Timed testing has been around for so long that many of us consider it an unpleasant yet necessary part of our lives. It is high time that its merits be called into question.

The true purpose of testing is too often forgotten: a test is meant to assess a student’s understanding of a subject or course matter. Supposedly, teachers use tests to get a better idea of how much their students have learned. Ultimately, they often end up as a sort of “final enemy” that students aim to defeat in order to succeed in the academic world.

Yet if tests are supposed to assess understanding, time limits do little to help this process along. The basic assumption behind timed testing is that quicker answers mean better comprehension, or that students who better understand the material can answer more quickly. This is not always the case. Often times, the opposite is true; quick answers can mean superficial, short-term memorization, instead of a more time-dependent, comprehensive understanding.

By this token, timed testing actively takes away from understanding, by teaching students how to “regurgitate” information instead of how to learn it. As for the students who actually understand the material, they may receive worse grades than those who memorize the material superficially. All of a sudden, the test is no longer assessing comprehension, but rather ability to spit out answers without truly learning the subject material.

Time limits add an additional, unnecessary level of stress and anxiety to testing as well. For important tests like final exams or standardized assessments, people often worry just as much or more about being able to finish on time than they do about actually knowing the material. Extra stress on tests can cause a student to forget the material, make careless mistakes, or even take longer.

One thing that’s clear is that timed testing does not, as is often suggested, level the playing field. Rather, it introduces several variables — things like capacity to memorize or reaction to stress — which skew results and make a test less effective in its assessment of understanding. Ability to focus is another variable, which poses a problem for many students. When more factors are brought into the equation, there is a greater likelihood that a test is assessing something other than comprehension.

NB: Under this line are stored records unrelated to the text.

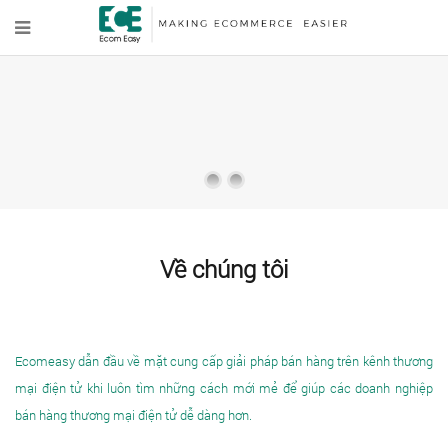
LÀM CHO KINH DOANH THƯƠNG
MẠI ĐIỆN TỬ CỦA BẠN DỄ DÀNG
HƠN
Đội ngũ dày dặn kinh nghiệm và hệ thống công nghệ tiên tiến của chúng tôi
sẽ giúp công việc kinh doanh thương mại điện tử của bạn dễ dàng hơn.
Về chúng tôi
Ecomeasy dẫn đầu về mặt cung cấp giải pháp bán hàng trên kênh thương
mại điện tử khi luôn tìm những cách mới mẻ để giúp các doanh nghiệp
bán hàng thương mại điện tử dễ dàng hơn.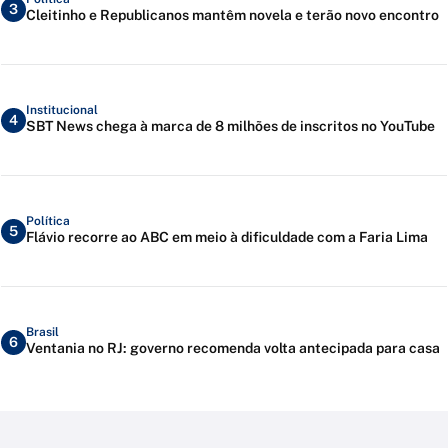
3
Cleitinho e Republicanos mantêm novela e terão novo encontro
Institucional
4
SBT News chega à marca de 8 milhões de inscritos no YouTube
Política
5
Flávio recorre ao ABC em meio à dificuldade com a Faria Lima
Brasil
6
Ventania no RJ: governo recomenda volta antecipada para casa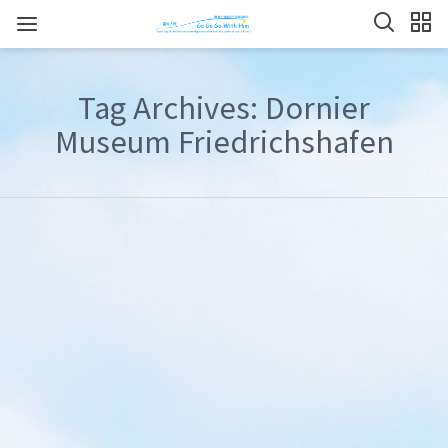
Tag Archives: Dornier
Museum Friedrichshafen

If conventional timed testing is problematic, what is the alternative? There obviously can’t be an infinite amount of time to take tests, both because teachers don’t have time to proctor indefinitely and because students can only need so much time to take a test if they truly know the material. The trick is determining what amount of time is the right amount.

Personally, I would propose a minimum of twice the current amount of time on timed tests and quizzes. This would prevent people who know the material from being penalized and having their understanding falsely assessed, but would be short enough that people who don’t know the material very well don’t get a grade that is an inaccurate representation of their mastery.